Entries taken from a collection

◆ ◆ ◆ ◆ ◆ ◆ ◆

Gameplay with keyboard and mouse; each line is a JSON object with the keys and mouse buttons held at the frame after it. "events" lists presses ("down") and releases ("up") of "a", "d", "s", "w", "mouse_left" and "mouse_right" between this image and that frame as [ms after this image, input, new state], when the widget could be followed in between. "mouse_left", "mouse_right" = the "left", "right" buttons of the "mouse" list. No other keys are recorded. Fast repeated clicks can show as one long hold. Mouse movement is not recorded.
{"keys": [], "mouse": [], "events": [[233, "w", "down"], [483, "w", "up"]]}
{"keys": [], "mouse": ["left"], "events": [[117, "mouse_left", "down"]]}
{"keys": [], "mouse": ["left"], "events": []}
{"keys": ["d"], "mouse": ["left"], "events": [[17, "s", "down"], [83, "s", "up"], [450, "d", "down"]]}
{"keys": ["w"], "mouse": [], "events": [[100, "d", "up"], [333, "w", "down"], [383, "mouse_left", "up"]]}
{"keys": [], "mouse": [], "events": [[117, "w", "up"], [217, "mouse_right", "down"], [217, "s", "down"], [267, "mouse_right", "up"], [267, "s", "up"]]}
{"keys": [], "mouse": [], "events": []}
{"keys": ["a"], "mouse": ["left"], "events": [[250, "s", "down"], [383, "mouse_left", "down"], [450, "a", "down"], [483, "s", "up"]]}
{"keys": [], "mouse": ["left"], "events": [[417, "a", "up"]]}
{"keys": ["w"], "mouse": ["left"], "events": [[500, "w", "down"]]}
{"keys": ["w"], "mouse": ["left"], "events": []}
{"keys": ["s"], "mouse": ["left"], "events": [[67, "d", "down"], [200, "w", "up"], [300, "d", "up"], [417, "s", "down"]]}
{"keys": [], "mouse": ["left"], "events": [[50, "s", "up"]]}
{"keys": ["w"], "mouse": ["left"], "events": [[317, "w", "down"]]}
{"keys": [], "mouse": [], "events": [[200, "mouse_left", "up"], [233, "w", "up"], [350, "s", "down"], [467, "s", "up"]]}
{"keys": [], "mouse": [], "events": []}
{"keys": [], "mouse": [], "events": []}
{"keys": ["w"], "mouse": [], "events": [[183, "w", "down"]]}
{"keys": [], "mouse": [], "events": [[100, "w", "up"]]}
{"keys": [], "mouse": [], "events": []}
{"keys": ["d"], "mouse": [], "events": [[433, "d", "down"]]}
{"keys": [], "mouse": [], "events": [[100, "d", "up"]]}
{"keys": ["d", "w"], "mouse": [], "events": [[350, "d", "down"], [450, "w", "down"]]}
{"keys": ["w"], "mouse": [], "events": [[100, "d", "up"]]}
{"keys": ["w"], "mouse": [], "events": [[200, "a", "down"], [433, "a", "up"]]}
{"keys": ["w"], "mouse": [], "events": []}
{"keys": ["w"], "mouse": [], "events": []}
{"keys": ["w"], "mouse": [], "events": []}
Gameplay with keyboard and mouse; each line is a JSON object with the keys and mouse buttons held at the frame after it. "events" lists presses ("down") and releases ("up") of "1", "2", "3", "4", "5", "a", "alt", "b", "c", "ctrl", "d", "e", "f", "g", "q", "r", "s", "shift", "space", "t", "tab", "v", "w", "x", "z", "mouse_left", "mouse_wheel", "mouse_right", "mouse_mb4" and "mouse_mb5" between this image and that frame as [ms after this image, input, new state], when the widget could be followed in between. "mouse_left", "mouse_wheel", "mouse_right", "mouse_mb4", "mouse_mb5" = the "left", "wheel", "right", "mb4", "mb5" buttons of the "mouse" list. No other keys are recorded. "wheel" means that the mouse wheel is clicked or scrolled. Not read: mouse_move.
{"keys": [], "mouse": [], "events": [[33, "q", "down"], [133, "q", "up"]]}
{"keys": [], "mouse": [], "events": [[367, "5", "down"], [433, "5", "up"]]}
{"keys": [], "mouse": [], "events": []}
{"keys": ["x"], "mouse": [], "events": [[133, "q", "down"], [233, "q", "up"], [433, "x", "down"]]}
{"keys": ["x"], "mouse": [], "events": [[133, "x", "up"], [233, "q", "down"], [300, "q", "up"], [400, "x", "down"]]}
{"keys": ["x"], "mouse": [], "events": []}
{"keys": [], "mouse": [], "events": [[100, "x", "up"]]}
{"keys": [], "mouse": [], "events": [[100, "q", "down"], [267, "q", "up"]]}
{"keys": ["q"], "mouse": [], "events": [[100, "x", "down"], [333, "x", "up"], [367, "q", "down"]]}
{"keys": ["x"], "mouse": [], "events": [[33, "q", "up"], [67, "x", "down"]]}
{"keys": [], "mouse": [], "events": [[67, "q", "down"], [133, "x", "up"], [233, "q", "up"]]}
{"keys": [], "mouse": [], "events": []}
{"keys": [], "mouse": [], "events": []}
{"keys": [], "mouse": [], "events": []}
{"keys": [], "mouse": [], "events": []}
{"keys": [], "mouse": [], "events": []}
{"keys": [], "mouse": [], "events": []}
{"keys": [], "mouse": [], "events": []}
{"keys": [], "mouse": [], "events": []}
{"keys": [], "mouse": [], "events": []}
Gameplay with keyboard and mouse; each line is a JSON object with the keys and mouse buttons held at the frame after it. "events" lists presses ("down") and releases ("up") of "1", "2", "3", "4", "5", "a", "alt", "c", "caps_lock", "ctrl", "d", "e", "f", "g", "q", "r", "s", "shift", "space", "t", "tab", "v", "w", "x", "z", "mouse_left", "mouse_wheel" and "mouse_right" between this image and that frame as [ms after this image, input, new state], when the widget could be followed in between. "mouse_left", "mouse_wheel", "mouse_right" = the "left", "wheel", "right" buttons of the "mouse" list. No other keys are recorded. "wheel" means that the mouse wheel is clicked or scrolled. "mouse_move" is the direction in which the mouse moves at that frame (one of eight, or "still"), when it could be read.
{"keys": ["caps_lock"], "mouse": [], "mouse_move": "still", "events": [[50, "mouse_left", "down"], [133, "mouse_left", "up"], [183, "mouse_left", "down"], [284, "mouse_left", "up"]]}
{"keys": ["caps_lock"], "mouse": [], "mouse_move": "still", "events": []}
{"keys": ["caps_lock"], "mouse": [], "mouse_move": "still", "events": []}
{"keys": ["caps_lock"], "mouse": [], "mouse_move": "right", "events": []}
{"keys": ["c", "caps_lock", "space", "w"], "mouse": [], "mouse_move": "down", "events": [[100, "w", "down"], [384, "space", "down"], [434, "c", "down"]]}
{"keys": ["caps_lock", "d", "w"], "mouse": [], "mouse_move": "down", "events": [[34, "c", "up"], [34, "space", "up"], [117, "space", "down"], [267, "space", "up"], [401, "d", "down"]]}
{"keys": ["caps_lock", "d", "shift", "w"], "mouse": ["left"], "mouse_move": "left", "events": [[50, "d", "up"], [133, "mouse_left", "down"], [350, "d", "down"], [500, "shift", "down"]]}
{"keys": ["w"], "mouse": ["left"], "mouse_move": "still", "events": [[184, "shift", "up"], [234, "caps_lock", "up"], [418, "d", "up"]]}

◆ ◆ ◆ ◆ ◆ ◆ ◆

# TASK
Set down the entries again exactly as they are.

# ANSWER TO THIS PROBLEM
Gameplay with keyboard and mouse; each line is a JSON object with the keys and mouse buttons held at the frame after it. "events" lists presses ("down") and releases ("up") of "a", "d", "s", "w", "mouse_left" and "mouse_right" between this image and that frame as [ms after this image, input, new state], when the widget could be followed in between. "mouse_left", "mouse_right" = the "left", "right" buttons of the "mouse" list. No other keys are recorded. Fast repeated clicks can show as one long hold. Mouse movement is not recorded.
{"keys": [], "mouse": [], "events": [[233, "w", "down"], [483, "w", "up"]]}
{"keys": [], "mouse": ["left"], "events": [[117, "mouse_left", "down"]]}
{"keys": [], "mouse": ["left"], "events": []}
{"keys": ["d"], "mouse": ["left"], "events": [[17, "s", "down"], [83, "s", "up"], [450, "d", "down"]]}
{"keys": ["w"], "mouse": [], "events": [[100, "d", "up"], [333, "w", "down"], [383, "mouse_left", "up"]]}
{"keys": [], "mouse": [], "events": [[117, "w", "up"], [217, "mouse_right", "down"], [217, "s", "down"], [267, "mouse_right", "up"], [267, "s", "up"]]}
{"keys": [], "mouse": [], "events": []}
{"keys": ["a"], "mouse": ["left"], "events": [[250, "s", "down"], [383, "mouse_left", "down"], [450, "a", "down"], [483, "s", "up"]]}
{"keys": [], "mouse": ["left"], "events": [[417, "a", "up"]]}
{"keys": ["w"], "mouse": ["left"], "events": [[500, "w", "down"]]}
{"keys": ["w"], "mouse": ["left"], "events": []}
{"keys": ["s"], "mouse": ["left"], "events": [[67, "d", "down"], [200, "w", "up"], [300, "d", "up"], [417, "s", "down"]]}
{"keys": [], "mouse": ["left"], "events": [[50, "s", "up"]]}
{"keys": ["w"], "mouse": ["left"], "events": [[317, "w", "down"]]}
{"keys": [], "mouse": [], "events": [[200, "mouse_left", "up"], [233, "w", "up"], [350, "s", "down"], [467, "s", "up"]]}
{"keys": [], "mouse": [], "events": []}
{"keys": [], "mouse": [], "events": []}
{"keys": ["w"], "mouse": [], "events": [[183, "w", "down"]]}
{"keys": [], "mouse": [], "events": [[100, "w", "up"]]}
{"keys": [], "mouse": [], "events": []}
{"keys": ["d"], "mouse": [], "events": [[433, "d", "down"]]}
{"keys": [], "mouse": [], "events": [[100, "d", "up"]]}
{"keys": ["d", "w"], "mouse": [], "events": [[350, "d", "down"], [450, "w", "down"]]}
{"keys": ["w"], "mouse": [], "events": [[100, "d", "up"]]}
{"keys": ["w"], "mouse": [], "events": [[200, "a", "down"], [433, "a", "up"]]}
{"keys": ["w"], "mouse": [], "events": []}
{"keys": ["w"], "mouse": [], "events": []}
{"keys": ["w"], "mouse": [], "events": []}
Gameplay with keyboard and mouse; each line is a JSON object with the keys and mouse buttons held at the frame after it. "events" lists presses ("down") and releases ("up") of "1", "2", "3", "4", "5", "a", "alt", "b", "c", "ctrl", "d", "e", "f", "g", "q", "r", "s", "shift", "space", "t", "tab", "v", "w", "x", "z", "mouse_left", "mouse_wheel", "mouse_right", "mouse_mb4" and "mouse_mb5" between this image and that frame as [ms after this image, input, new state], when the widget could be followed in between. "mouse_left", "mouse_wheel", "mouse_right", "mouse_mb4", "mouse_mb5" = the "left", "wheel", "right", "mb4", "mb5" buttons of the "mouse" list. No other keys are recorded. "wheel" means that the mouse wheel is clicked or scrolled. Not read: mouse_move.
{"keys": [], "mouse": [], "events": [[33, "q", "down"], [133, "q", "up"]]}
{"keys": [], "mouse": [], "events": [[367, "5", "down"], [433, "5", "up"]]}
{"keys": [], "mouse": [], "events": []}
{"keys": ["x"], "mouse": [], "events": [[133, "q", "down"], [233, "q", "up"], [433, "x", "down"]]}
{"keys": ["x"], "mouse": [], "events": [[133, "x", "up"], [233, "q", "down"], [300, "q", "up"], [400, "x", "down"]]}
{"keys": ["x"], "mouse": [], "events": []}
{"keys": [], "mouse": [], "events": [[100, "x", "up"]]}
{"keys": [], "mouse": [], "events": [[100, "q", "down"], [267, "q", "up"]]}
{"keys": ["q"], "mouse": [], "events": [[100, "x", "down"], [333, "x", "up"], [367, "q", "down"]]}
{"keys": ["x"], "mouse": [], "events": [[33, "q", "up"], [67, "x", "down"]]}
{"keys": [], "mouse": [], "events": [[67, "q", "down"], [133, "x", "up"], [233, "q", "up"]]}
{"keys": [], "mouse": [], "events": []}
{"keys": [], "mouse": [], "events": []}
{"keys": [], "mouse": [], "events": []}
{"keys": [], "mouse": [], "events": []}
{"keys": [], "mouse": [], "events": []}
{"keys": [], "mouse": [], "events": []}
{"keys": [], "mouse": [], "events": []}
{"keys": [], "mouse": [], "events": []}
{"keys": [], "mouse": [], "events": []}
Gameplay with keyboard and mouse; each line is a JSON object with the keys and mouse buttons held at the frame after it. "events" lists presses ("down") and releases ("up") of "1", "2", "3", "4", "5", "a", "alt", "c", "caps_lock", "ctrl", "d", "e", "f", "g", "q", "r", "s", "shift", "space", "t", "tab", "v", "w", "x", "z", "mouse_left", "mouse_wheel" and "mouse_right" between this image and that frame as [ms after this image, input, new state], when the widget could be followed in between. "mouse_left", "mouse_wheel", "mouse_right" = the "left", "wheel", "right" buttons of the "mouse" list. No other keys are recorded. "wheel" means that the mouse wheel is clicked or scrolled. "mouse_move" is the direction in which the mouse moves at that frame (one of eight, or "still"), when it could be read.
{"keys": ["caps_lock"], "mouse": [], "mouse_move": "still", "events": [[50, "mouse_left", "down"], [133, "mouse_left", "up"], [183, "mouse_left", "down"], [284, "mouse_left", "up"]]}
{"keys": ["caps_lock"], "mouse": [], "mouse_move": "still", "events": []}
{"keys": ["caps_lock"], "mouse": [], "mouse_move": "still", "events": []}
{"keys": ["caps_lock"], "mouse": [], "mouse_move": "right", "events": []}
{"keys": ["c", "caps_lock", "space", "w"], "mouse": [], "mouse_move": "down", "events": [[100, "w", "down"], [384, "space", "down"], [434, "c", "down"]]}
{"keys": ["caps_lock", "d", "w"], "mouse": [], "mouse_move": "down", "events": [[34, "c", "up"], [34, "space", "up"], [117, "space", "down"], [267, "space", "up"], [401, "d", "down"]]}
{"keys": ["caps_lock", "d", "shift", "w"], "mouse": ["left"], "mouse_move": "left", "events": [[50, "d", "up"], [133, "mouse_left", "down"], [350, "d", "down"], [500, "shift", "down"]]}
{"keys": ["w"], "mouse": ["left"], "mouse_move": "still", "events": [[184, "shift", "up"], [234, "caps_lock", "up"], [418, "d", "up"]]}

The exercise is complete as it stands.